Genre: Documentary; Release Date: 10/28/2016; Runtime (in minutes): 109; MPAA Rating: Unrated

Despite making 44 movies—and not just any movies, but a handful of indisputable masterpieces like 12 Angry Men, The Verdict, Network, and Dog Day Afternoon—Sidney Lumet never won a Best Director Oscar before his death in 2011. For a lot of movie lovers, that’s hard to swallow. And it’s an oversight that Nancy Buirski’s new documentary about the quintessential New York filmmaker tries to rectify. Constructed around a marvelously in-depth and introspective interview with Lumet three years before he passed away, this documentary makes the case for Lumet not only as one of the Hollywood greats, but also one of its rare filmmakers of conscience—a passionate storyteller whose films wrestle with dilemmas of decency, justice, and fairness.

That questing sense of right and wrong was there from his big-screen debut in 1955’s jury-room morality play, 12 Angry Men (a clip from that film opens the documentary). But it turns out that it was there even earlier, as Lumet paints a Dickensian picture of his poor “city rat” childhood, growing up as the bread-winning child-actor son of a pair of Yiddish Theater performers. Buirski admirably avoids the trap of tracing Lumet’s career chronologically—a cradle-to-grave crutch that too many biographers lean on. Instead, she jumps around, following the conversation and illuminating it with well-curated clips from Lumet’s films.

◆ **INSTRUCTION A**:
Write out the listing word for word, starting at its beginning and ending at the line containing "# VulDeeLocator: A", with both ends included. Leave out the picture.
The text above and the listing below have no connection to each other.

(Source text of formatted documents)
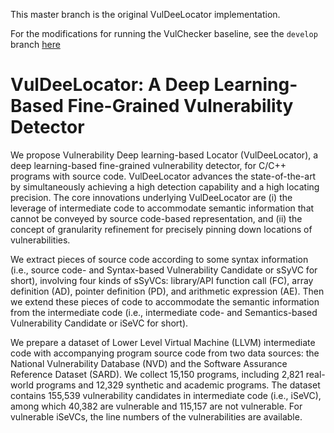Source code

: This master branch is the original VulDeeLocator implementation.

For the modifications for running the VulChecker baseline, see the `develop` branch [here](https://github.com/evandowning/VulDeeLocator/tree/develop)

# VulDeeLocator: A Deep Learning-Based Fine-Grained Vulnerability Detector

We propose Vulnerability Deep learning-based Locator (VulDeeLocator), a deep learning-based fine-grained vulnerability detector, for C/C++ programs with source code. VulDeeLocator advances the state-of-the-art by simultaneously achieving a high detection capability and a high locating precision. The core innovations underlying VulDeeLocator are (i) the leverage of intermediate code to accommodate semantic information that cannot be conveyed by source code-based representation, and (ii) the concept of granularity refinement for precisely pinning down locations of vulnerabilities.

We extract pieces of source code according to some syntax information (i.e., source code- and Syntax-based Vulnerability Candidate or sSyVC for short), involving four kinds of sSyVCs: library/API function call (FC), array definition (AD), pointer definition (PD), and arithmetic expression (AE). Then we extend these pieces of code to accommodate the semantic information from the intermediate code (i.e., intermediate code- and Semantics-based Vulnerability Candidate or iSeVC for short).

We prepare a dataset of Lower Level Virtual Machine (LLVM) intermediate code with accompanying program source code from two data sources: the National Vulnerability Database (NVD) and the Software Assurance Reference Dataset (SARD). We collect 15,150 programs, including 2,821 real-world programs and 12,329 synthetic and academic programs. The dataset contains 155,539 vulnerability candidates in intermediate code (i.e., iSeVC), among which 40,382 are vulnerable and 115,157 are not vulnerable. For vulnerable iSeVCs, the line numbers of the vulnerabilities are available.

◆ **INSTRUCTION B**:
According to the review of the Sidney Lumet documentary, which film's clip opens the documentary?

◆ **ANSWER A**:
Source code

: This master branch is the original VulDeeLocator implementation.

For the modifications for running the VulChecker baseline, see the `develop` branch [here](https://github.com/evandowning/VulDeeLocator/tree/develop)

# VulDeeLocator: A Deep Learning-Based Fine-Grained Vulnerability Detector

◆ **ANSWER B**:
A clip from 12 Angry Men.